The managing general agent (MGA) model is thriving in the UK and internationally, but its next phase of growth will demand sharper focus from leaders, according to Michael Keating, chief executive of the Managing General Agents’ Association (MGAA).

Mike Keating, CEO, MGAA picture

“The sector is growing profitably and continues to thrive,” he says. “It’s part of the global insurance fabric and will continue to attract investment. But we are heading into choppy waters in terms of the rating environment, particularly in the UK.”

Keating believes MGAs can navigate these conditions by leaning on their strengths.

“If you have forensic understanding, strong broker relationships and agility in decision-making, you can deliver solutions quickly,” he says. “Insurers tell me the professionalism, knowledge, expertise and richness of data are at the highest levels they’ve ever seen.”

One of his favourite takeaways from the MGAA’s 2025 annual conference came from a panellist from Dual. “She said an MGA is for life, not just for Christmas,” Keating recalls. “It’s a great phrase because it captures exactly what long-term commitment to brokers and clients should mean.”

Technology and operational discipline will be essential, he adds. “If revenues are flat or declining, operational efficiency and flexibility are the only way to deliver returns to capacity partners and the MGA’s own business.”

One area of concern is capacity stability, he emphasises, in particular, the standard 90-day termination clause in the Lloyd’s Market Association’s coverholder contract, which his organisation is lobbying for reform.

“Ninety days is no time whatsoever for an MGA to prepare a presentation and for new capital to undertake due diligence,” Keating says. “From a regulatory and customer outcome perspective, I’d argue it should be a minimum of six months.”

Start-up MGAs uniting underwriters with specialist incubators, providing infrastructure and support, are a growing feature of the market.

“These organisations can wrap their arms around underwriters, give them what they need, and let them focus on underwriting,” says Keating. “It’s a more sustainable way of creating value than hopping between employers every couple of years.”

Reinsurance innovation is another trend.
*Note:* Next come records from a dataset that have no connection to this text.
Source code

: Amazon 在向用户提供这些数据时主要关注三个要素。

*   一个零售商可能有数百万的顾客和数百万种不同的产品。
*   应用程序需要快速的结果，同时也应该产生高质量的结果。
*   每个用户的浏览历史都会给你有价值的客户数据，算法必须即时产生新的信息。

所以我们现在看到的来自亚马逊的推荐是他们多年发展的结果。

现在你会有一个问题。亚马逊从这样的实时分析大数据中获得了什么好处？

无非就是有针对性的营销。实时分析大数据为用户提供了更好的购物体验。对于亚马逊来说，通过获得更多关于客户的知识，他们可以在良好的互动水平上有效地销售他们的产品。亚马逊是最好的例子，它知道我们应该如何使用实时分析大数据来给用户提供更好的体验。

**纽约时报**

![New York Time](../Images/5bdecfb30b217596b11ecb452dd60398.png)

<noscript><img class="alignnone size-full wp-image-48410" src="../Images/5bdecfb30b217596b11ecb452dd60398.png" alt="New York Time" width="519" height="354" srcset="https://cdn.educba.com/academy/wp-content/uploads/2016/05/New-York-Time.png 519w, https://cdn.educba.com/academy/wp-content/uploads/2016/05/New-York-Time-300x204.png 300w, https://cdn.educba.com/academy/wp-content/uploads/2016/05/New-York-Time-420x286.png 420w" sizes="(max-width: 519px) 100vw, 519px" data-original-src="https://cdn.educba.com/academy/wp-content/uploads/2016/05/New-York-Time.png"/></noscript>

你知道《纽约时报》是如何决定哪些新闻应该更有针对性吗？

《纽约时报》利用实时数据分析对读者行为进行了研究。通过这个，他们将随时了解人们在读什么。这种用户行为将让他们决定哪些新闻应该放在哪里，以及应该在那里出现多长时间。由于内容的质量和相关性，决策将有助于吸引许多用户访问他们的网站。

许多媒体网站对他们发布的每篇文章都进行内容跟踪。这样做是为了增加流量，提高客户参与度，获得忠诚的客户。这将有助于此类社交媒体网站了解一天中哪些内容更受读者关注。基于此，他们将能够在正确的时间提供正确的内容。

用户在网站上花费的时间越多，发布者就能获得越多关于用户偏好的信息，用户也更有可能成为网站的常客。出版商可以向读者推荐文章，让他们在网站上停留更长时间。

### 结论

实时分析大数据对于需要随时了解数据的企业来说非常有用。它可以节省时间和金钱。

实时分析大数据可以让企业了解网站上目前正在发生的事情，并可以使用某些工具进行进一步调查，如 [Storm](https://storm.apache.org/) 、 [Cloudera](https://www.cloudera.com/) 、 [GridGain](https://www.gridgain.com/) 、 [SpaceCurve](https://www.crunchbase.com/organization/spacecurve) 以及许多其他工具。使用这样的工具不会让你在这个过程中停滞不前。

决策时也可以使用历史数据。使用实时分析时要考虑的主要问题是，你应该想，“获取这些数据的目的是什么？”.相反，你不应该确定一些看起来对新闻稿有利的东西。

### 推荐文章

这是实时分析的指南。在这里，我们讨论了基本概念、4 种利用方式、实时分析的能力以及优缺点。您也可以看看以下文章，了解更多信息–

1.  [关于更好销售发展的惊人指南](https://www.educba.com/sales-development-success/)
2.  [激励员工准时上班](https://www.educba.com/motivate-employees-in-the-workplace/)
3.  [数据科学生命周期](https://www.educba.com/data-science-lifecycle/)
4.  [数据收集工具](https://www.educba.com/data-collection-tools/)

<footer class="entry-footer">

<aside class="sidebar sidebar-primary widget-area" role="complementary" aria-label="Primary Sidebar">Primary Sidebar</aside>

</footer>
Keating points to emerging fronting or hybrid carriers that use their reinsurance relationships to price MGA portfolios according to volatility, rather than applying a flat cost – creating a competitive edge. Some MGAs are also designing surplus lines or excess-of-loss programmes and sharing in the earnings.

Lines attracting most MGA interest include cyber, environmental and climate-related risks, parametric solutions, non-standard home and complex commercial and casualty business. “Parametric still has room to grow,” Keating says. “In challenging classes, MGA expertise can make the difference in delivering profitable solutions.”

These themes were central to the MGAA’s 2025 annual conference in London, which drew a record 1,250 delegates and more than 130 exhibitors. Keating says he made a point of sitting in on as many sessions as possible.

“It’s a great networking event, the buzz and energy are fantastic, but I place a high priority on relevant, interesting content,” he says. “We had excellent speakers and strong engagement from delegates. Every year we challenge ourselves to raise the bar.”

In specialist markets such as for geopolitical risks and aviation, Keating sees MGAs’ agility as an advantage.

“When there’s a geopolitical or war risk, some MGAs run towards it while others run away,” he says. “I’ve always seen these situations as opportunities rather than reasons to exit. If you know what you’re doing, now can be exactly the right time to enter a fragile market.”